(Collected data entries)

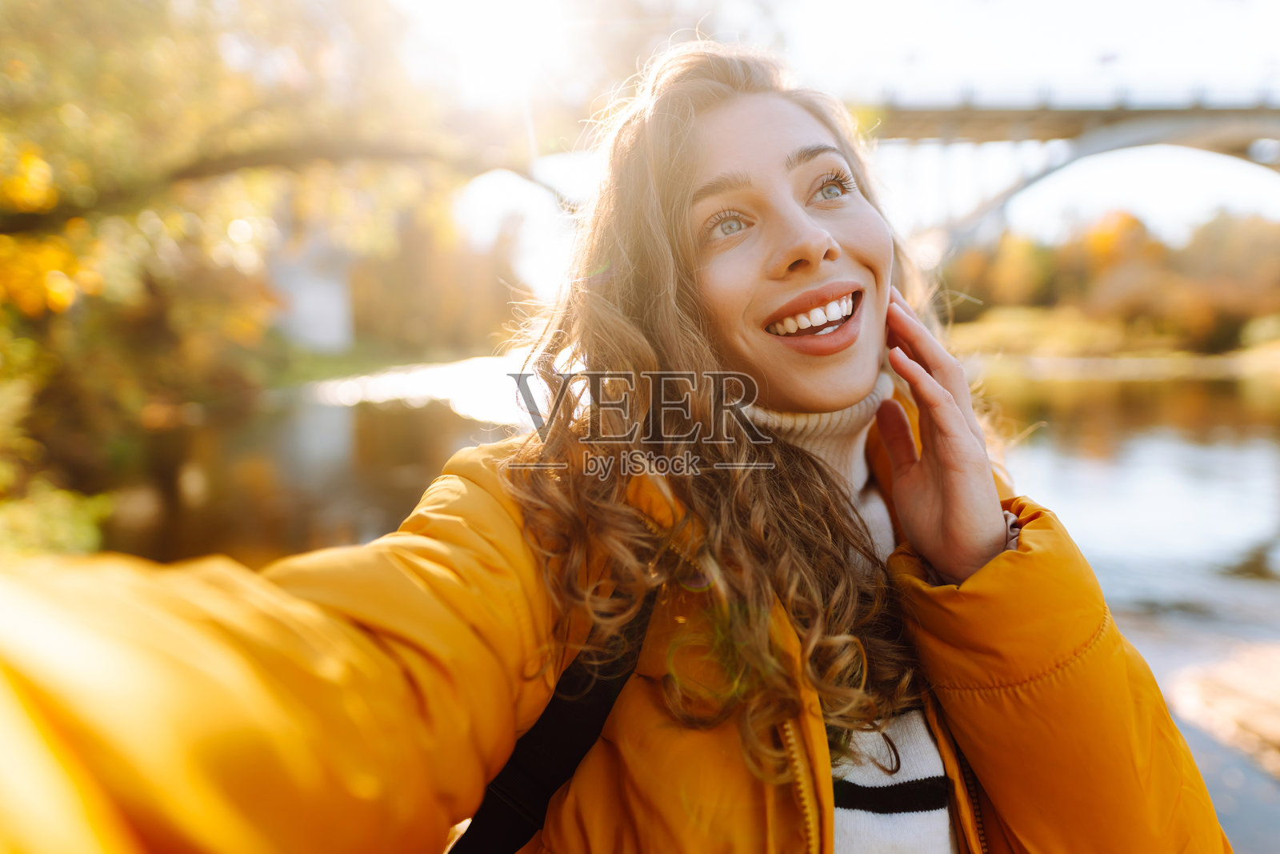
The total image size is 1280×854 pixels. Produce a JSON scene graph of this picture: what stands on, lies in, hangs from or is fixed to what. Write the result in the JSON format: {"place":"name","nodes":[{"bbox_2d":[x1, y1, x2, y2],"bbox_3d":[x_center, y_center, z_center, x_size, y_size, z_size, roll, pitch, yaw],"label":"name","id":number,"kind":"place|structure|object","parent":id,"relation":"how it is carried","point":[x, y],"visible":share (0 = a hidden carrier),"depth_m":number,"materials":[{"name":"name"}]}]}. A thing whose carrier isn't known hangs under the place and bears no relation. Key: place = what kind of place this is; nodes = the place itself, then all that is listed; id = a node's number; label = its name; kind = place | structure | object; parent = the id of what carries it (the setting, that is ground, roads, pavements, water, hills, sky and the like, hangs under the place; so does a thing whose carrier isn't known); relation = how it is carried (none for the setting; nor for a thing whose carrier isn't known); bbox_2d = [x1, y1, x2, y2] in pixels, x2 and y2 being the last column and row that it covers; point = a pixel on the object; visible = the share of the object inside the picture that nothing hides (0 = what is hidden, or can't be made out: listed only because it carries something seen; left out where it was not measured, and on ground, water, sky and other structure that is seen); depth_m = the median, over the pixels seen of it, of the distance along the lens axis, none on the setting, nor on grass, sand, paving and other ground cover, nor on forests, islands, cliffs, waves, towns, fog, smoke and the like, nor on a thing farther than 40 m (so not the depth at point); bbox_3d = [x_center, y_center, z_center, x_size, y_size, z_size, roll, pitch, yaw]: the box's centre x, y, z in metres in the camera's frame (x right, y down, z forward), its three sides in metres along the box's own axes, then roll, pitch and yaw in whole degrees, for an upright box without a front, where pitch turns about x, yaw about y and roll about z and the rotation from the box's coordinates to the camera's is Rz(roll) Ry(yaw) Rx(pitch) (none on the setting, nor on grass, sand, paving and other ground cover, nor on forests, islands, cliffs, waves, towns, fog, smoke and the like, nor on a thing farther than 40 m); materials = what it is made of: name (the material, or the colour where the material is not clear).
{"place":"outdoors","nodes":[
{"label":"outdoors","id":0,"kind":"place"},
{"bbox_2d":[264,235,354,350],"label":"building","id":1,"kind":"structure","parent":0,"point":[319,310],"depth_m":27.55,"materials":[{"name":"white stone"}]},
{"bbox_2d":[259,336,499,397],"label":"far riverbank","id":2,"kind":"structure","parent":0,"point":[346,372],"materials":[{"name":"green"}]},
{"bbox_2d":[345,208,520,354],"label":"tree","id":3,"kind":"object","parent":2,"relation":"on","point":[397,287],"visible":0.6,"depth_m":35.06,"materials":[{"name":"plant"}]},
{"bbox_2d":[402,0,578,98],"label":"sun","id":4,"kind":"structure","parent":0,"point":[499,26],"materials":[{"name":"white"}]},
{"bbox_2d":[124,349,1279,853],"label":"river","id":5,"kind":"structure","parent":0,"point":[1048,449],"materials":[{"name":"liquid"}]},
{"bbox_2d":[412,0,1279,280],"label":"sky","id":6,"kind":"structure","parent":0,"point":[853,6],"materials":[{"name":"white"}]},
{"bbox_2d":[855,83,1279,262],"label":"bridge","id":7,"kind":"structure","parent":0,"point":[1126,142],"materials":[{"name":"grey concrete"}]},
{"bbox_2d":[940,306,1279,376],"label":"grassy bank","id":8,"kind":"structure","parent":0,"point":[1038,352],"materials":[{"name":"green"}]},
{"bbox_2d":[972,231,1055,310],"label":"tree","id":9,"kind":"object","parent":8,"relation":"on","point":[1018,270],"visible":0.72,"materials":[{"name":"plant"}]},
{"bbox_2d":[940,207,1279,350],"label":"tree line","id":10,"kind":"object","parent":8,"relation":"on","point":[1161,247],"visible":0.7,"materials":[{"name":"plant"}]},
{"bbox_2d":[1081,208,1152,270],"label":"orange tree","id":11,"kind":"object","parent":8,"relation":"on","point":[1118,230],"visible":0.48,"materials":[{"name":"orange plant"}]},
{"bbox_2d":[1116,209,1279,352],"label":"tree","id":12,"kind":"object","parent":8,"relation":"on","point":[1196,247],"visible":0.77,"depth_m":36.47,"materials":[{"name":"plant"}]},
{"bbox_2d":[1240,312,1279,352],"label":"shrub","id":13,"kind":"object","parent":8,"relation":"on","point":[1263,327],"visible":0.77,"depth_m":31.76,"materials":[{"name":"green plant"}]},
{"bbox_2d":[1161,640,1279,770],"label":"bank","id":14,"kind":"structure","parent":0,"point":[1263,715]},
{"label":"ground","id":15,"kind":"structure","parent":0},
{"bbox_2d":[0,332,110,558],"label":"shrub","id":16,"kind":"object","parent":15,"relation":"on","point":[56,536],"visible":0.66,"depth_m":7.17,"materials":[{"name":"green plant"}]},
{"bbox_2d":[0,0,489,526],"bbox_3d":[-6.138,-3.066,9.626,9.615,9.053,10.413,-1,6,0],"label":"tree","id":17,"kind":"object","parent":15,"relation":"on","point":[101,3],"visible":0.86,"depth_m":8.87,"materials":[{"name":"plant"}]},
{"bbox_2d":[0,33,1235,853],"bbox_3d":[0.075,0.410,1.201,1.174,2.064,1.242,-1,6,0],"label":"woman","id":18,"kind":"object","parent":15,"relation":"on","point":[577,780],"visible":0.97,"depth_m":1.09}
]}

• Assignment: Could you set down every record above exactly as written, leaving out the pictures?

• Answer box:
The total image size is 1280×854 pixels. Produce a JSON scene graph of this picture: what stands on, lies in, hangs from or is fixed to what. Write the result in the JSON format: {"place":"name","nodes":[{"bbox_2d":[x1, y1, x2, y2],"bbox_3d":[x_center, y_center, z_center, x_size, y_size, z_size, roll, pitch, yaw],"label":"name","id":number,"kind":"place|structure|object","parent":id,"relation":"how it is carried","point":[x, y],"visible":share (0 = a hidden carrier),"depth_m":number,"materials":[{"name":"name"}]}]}. A thing whose carrier isn't known hangs under the place and bears no relation. Key: place = what kind of place this is; nodes = the place itself, then all that is listed; id = a node's number; label = its name; kind = place | structure | object; parent = the id of what carries it (the setting, that is ground, roads, pavements, water, hills, sky and the like, hangs under the place; so does a thing whose carrier isn't known); relation = how it is carried (none for the setting; nor for a thing whose carrier isn't known); bbox_2d = [x1, y1, x2, y2] in pixels, x2 and y2 being the last column and row that it covers; point = a pixel on the object; visible = the share of the object inside the picture that nothing hides (0 = what is hidden, or can't be made out: listed only because it carries something seen; left out where it was not measured, and on ground, water, sky and other structure that is seen); depth_m = the median, over the pixels seen of it, of the distance along the lens axis, none on the setting, nor on grass, sand, paving and other ground cover, nor on forests, islands, cliffs, waves, towns, fog, smoke and the like, nor on a thing farther than 40 m (so not the depth at point); bbox_3d = [x_center, y_center, z_center, x_size, y_size, z_size, roll, pitch, yaw]: the box's centre x, y, z in metres in the camera's frame (x right, y down, z forward), its three sides in metres along the box's own axes, then roll, pitch and yaw in whole degrees, for an upright box without a front, where pitch turns about x, yaw about y and roll about z and the rotation from the box's coordinates to the camera's is Rz(roll) Ry(yaw) Rx(pitch) (none on the setting, nor on grass, sand, paving and other ground cover, nor on forests, islands, cliffs, waves, towns, fog, smoke and the like, nor on a thing farther than 40 m); materials = what it is made of: name (the material, or the colour where the material is not clear).
{"place":"outdoors","nodes":[
{"label":"outdoors","id":0,"kind":"place"},
{"bbox_2d":[264,235,354,350],"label":"building","id":1,"kind":"structure","parent":0,"point":[319,310],"depth_m":27.55,"materials":[{"name":"white stone"}]},
{"bbox_2d":[259,336,499,397],"label":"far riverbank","id":2,"kind":"structure","parent":0,"point":[346,372],"materials":[{"name":"green"}]},
{"bbox_2d":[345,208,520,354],"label":"tree","id":3,"kind":"object","parent":2,"relation":"on","point":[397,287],"visible":0.6,"depth_m":35.06,"materials":[{"name":"plant"}]},
{"bbox_2d":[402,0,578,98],"label":"sun","id":4,"kind":"structure","parent":0,"point":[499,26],"materials":[{"name":"white"}]},
{"bbox_2d":[124,349,1279,853],"label":"river","id":5,"kind":"structure","parent":0,"point":[1048,449],"materials":[{"name":"liquid"}]},
{"bbox_2d":[412,0,1279,280],"label":"sky","id":6,"kind":"structure","parent":0,"point":[853,6],"materials":[{"name":"white"}]},
{"bbox_2d":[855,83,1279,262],"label":"bridge","id":7,"kind":"structure","parent":0,"point":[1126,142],"materials":[{"name":"grey concrete"}]},
{"bbox_2d":[940,306,1279,376],"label":"grassy bank","id":8,"kind":"structure","parent":0,"point":[1038,352],"materials":[{"name":"green"}]},
{"bbox_2d":[972,231,1055,310],"label":"tree","id":9,"kind":"object","parent":8,"relation":"on","point":[1018,270],"visible":0.72,"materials":[{"name":"plant"}]},
{"bbox_2d":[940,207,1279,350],"label":"tree line","id":10,"kind":"object","parent":8,"relation":"on","point":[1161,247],"visible":0.7,"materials":[{"name":"plant"}]},
{"bbox_2d":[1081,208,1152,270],"label":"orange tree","id":11,"kind":"object","parent":8,"relation":"on","point":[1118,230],"visible":0.48,"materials":[{"name":"orange plant"}]},
{"bbox_2d":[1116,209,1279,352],"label":"tree","id":12,"kind":"object","parent":8,"relation":"on","point":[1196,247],"visible":0.77,"depth_m":36.47,"materials":[{"name":"plant"}]},
{"bbox_2d":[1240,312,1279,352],"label":"shrub","id":13,"kind":"object","parent":8,"relation":"on","point":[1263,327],"visible":0.77,"depth_m":31.76,"materials":[{"name":"green plant"}]},
{"bbox_2d":[1161,640,1279,770],"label":"bank","id":14,"kind":"structure","parent":0,"point":[1263,715]},
{"label":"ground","id":15,"kind":"structure","parent":0},
{"bbox_2d":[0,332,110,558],"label":"shrub","id":16,"kind":"object","parent":15,"relation":"on","point":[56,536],"visible":0.66,"depth_m":7.17,"materials":[{"name":"green plant"}]},
{"bbox_2d":[0,0,489,526],"bbox_3d":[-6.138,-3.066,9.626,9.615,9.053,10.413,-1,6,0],"label":"tree","id":17,"kind":"object","parent":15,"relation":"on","point":[101,3],"visible":0.86,"depth_m":8.87,"materials":[{"name":"plant"}]},
{"bbox_2d":[0,33,1235,853],"bbox_3d":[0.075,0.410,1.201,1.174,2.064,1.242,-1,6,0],"label":"woman","id":18,"kind":"object","parent":15,"relation":"on","point":[577,780],"visible":0.97,"depth_m":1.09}
]}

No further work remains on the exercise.